Son Güncelleme: 2012-05-05
Kullanım Sıklığı: 1
Kalite:
därför kunna vi själva i guds församlingar berömma oss av eder, i fråga om eder ståndaktighet och eder tro under alla edra förföljelser, och under de lidanden i måsten uthärda.
bu nedenle bizler, katlandığınız bütün zulüm ve sıkıntılar karşısındaki sabır ve imanınızdan ötürü tanrının kiliseleri arasında sizinle övünüyoruz.
Son Güncelleme: 2012-05-05
Kullanım Sıklığı: 1
Kalite:
eftersom du har tagit vara på mitt bud om ståndaktighet, skall ock jag taga vara på dig och frälsa dig ut ur den prövningens stund som skall komma över hela världen, för att sätta jordens inbyggare på prov.
sözüme uyarak sabırla dayandın. ben de yeryüzünde yaşayanları denemek için bütün dünyanın üzerine gelecek olan denenme saatinden seni esirgeyeceğim.

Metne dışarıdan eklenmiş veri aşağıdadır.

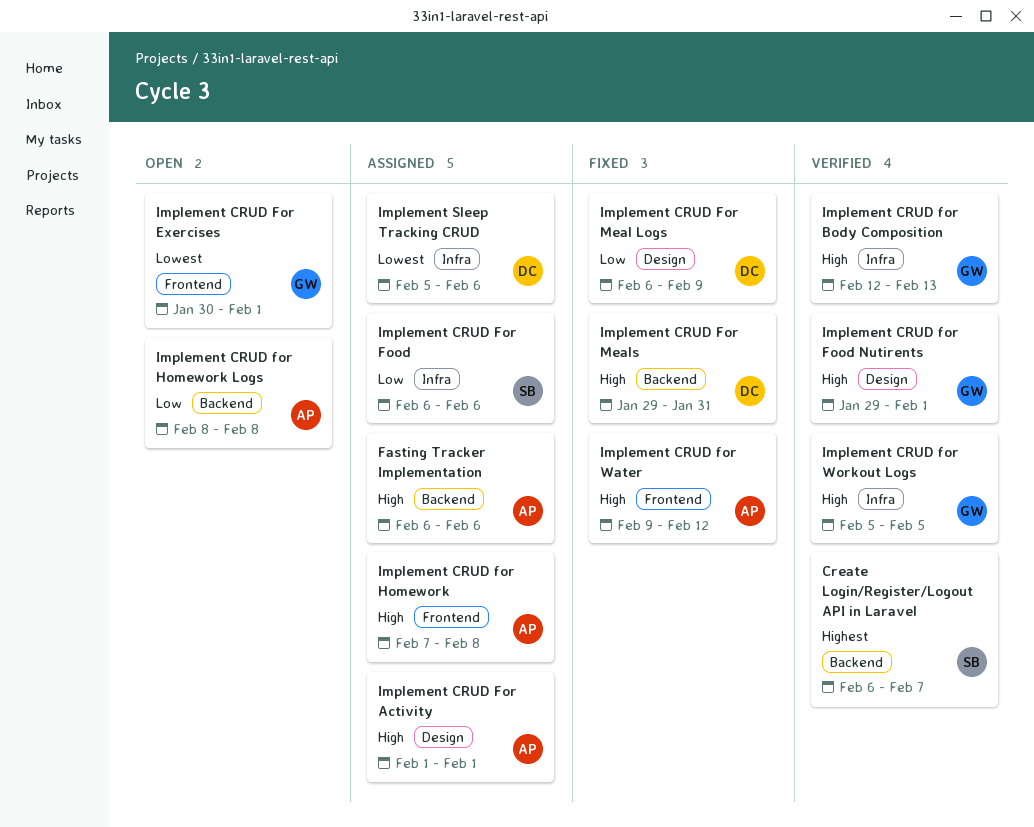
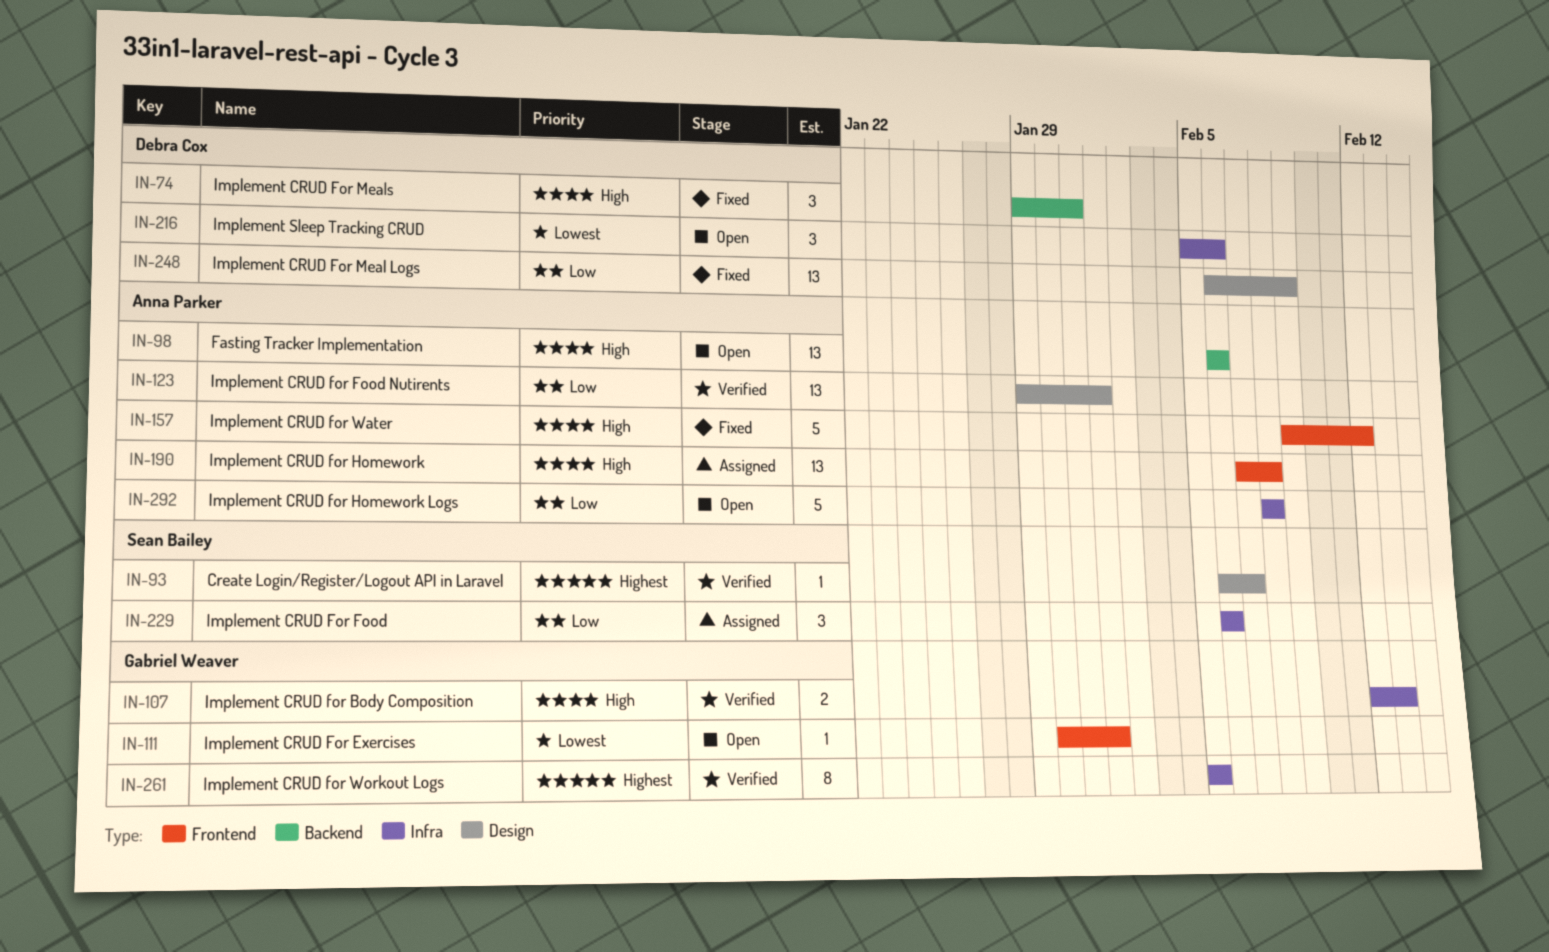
Create Login/Register/Logout API in Laravel, label: Backend -> Design
Fasting Tracker Implementation, status: Assigned -> Open
Implement CRUD For Activity: present -> none
Implement CRUD for Food Nutirents, owner: Gabriel Weaver -> Anna Parker
Implement CRUD for Food Nutirents, priority: High -> Low
Implement CRUD for Homework Logs, label: Backend -> Infra
Implement CRUD for Workout Logs, priority: High -> Highest
Implement Sleep Tracking CRUD, status: Assigned -> Open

Son Güncelleme: 2012-05-05
Kullanım Sıklığı: 1
Kalite:
ty allt vad som fordom har blivit skrivet, det är skrivet oss till undervisning, för att vi, genom ståndaktighet och genom den tröst som skrifterna giva, skola bevara vårt hopp.

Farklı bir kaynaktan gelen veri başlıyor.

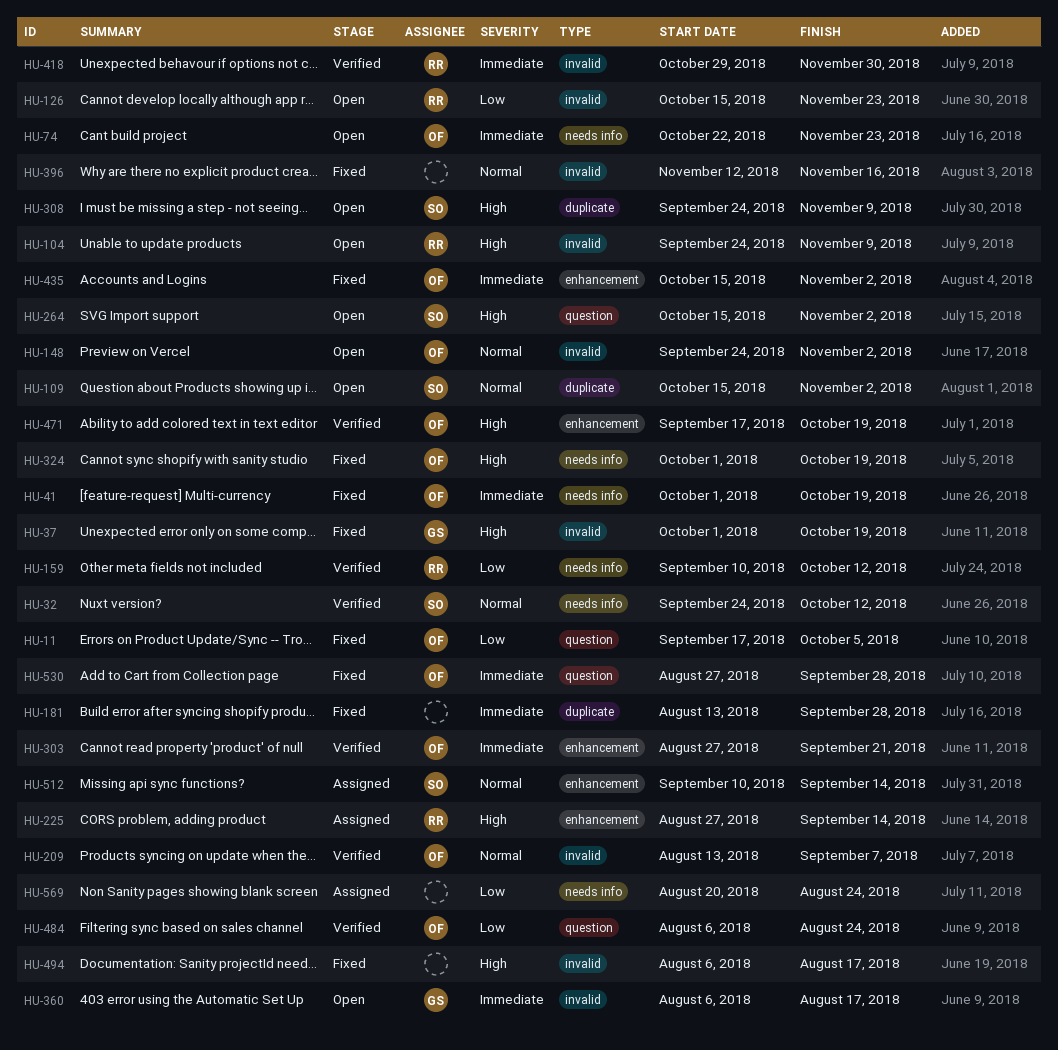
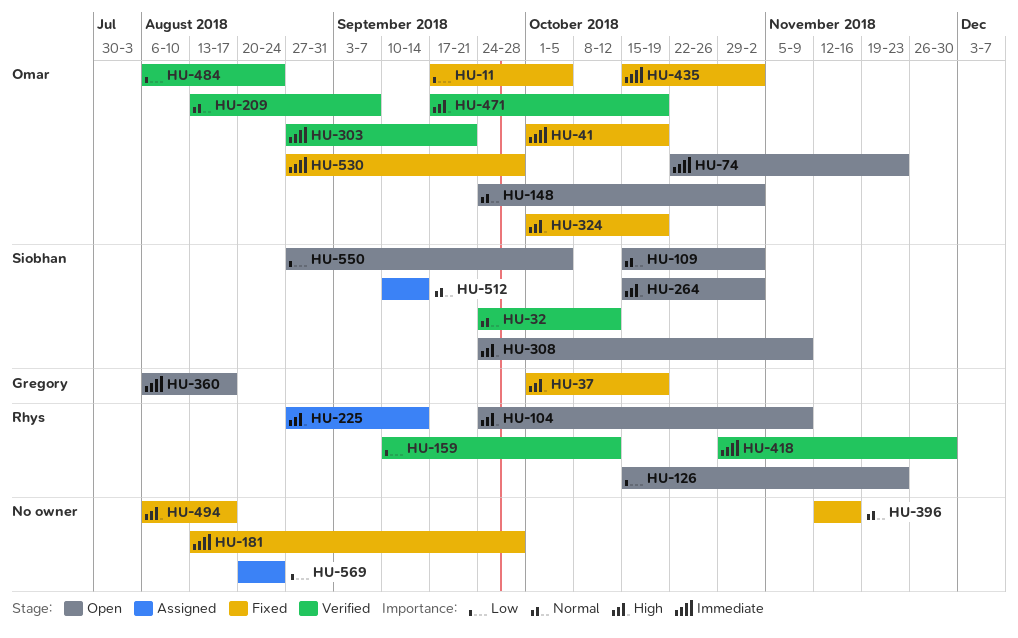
HU-550: none -> present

Önceden ne yazıldıysa, bize öğretmek için, sabırla ve kutsal yazıların verdiği cesaretle umudumuz olsun diye yazıldı.
Son Güncelleme: 2012-05-05
Kullanım Sıklığı: 1
Kalite:
vi prisa ju dem saliga, som hava varit ståndaktiga. om jobs ståndaktighet haven i hört, och i haven sett vilken utgång herren beredde; ty herren är nåderik och barmhärtig.
sıkıntıya dayanmış olanları mutlu sayarız. eyüpün nasıl dayandığını duydunuz. rabbin en sonunda onun için neler yaptığını bilirsiniz. rab çok şefkatli ve merhametlidir.
Son Güncelleme: 2012-05-05
Kullanım Sıklığı: 1
Kalite:
jag känner dina gärningar och ditt arbete och din ståndaktighet, och jag vet att du icke kan lida onda människor; du har prövat dem som säga sig vara apostlar, men icke äro det, och har funnit dem vara lögnare.
‹yaptıklarını, çalışkanlığını, sabrını biliyorum. kötü kişilere katlanamadığını da biliyorum. elçi olmadıkları halde kendilerini elçi diye tanıtanları sınadın ve onları yalancı buldun.
Son Güncelleme: 2012-05-05
Kullanım Sıklığı: 1
Kalite:
den som för andra bort i fångenskap, han skall själv bliva bortförd i fångenskap; den som dräper andra med svärd, han skall själv bliva dräpt med svärd. här gäller det för de heliga att hava ståndaktighet och tro.
tutsak düşecek olan tutsak düşecek. kılıçla öldürülecek olan kılıçla öldürülecek.
Son Güncelleme: 2012-05-05
Kullanım Sıklığı: 1
Kalite:
allenast skall du vara ståndaktig i att icke förtära blodet; ty blodet är själen, och själen skall du icke förtära med köttet.
ama kan yememeye dikkat edin. Çünkü ete can veren kandır. etle birlikte canı yememelisiniz.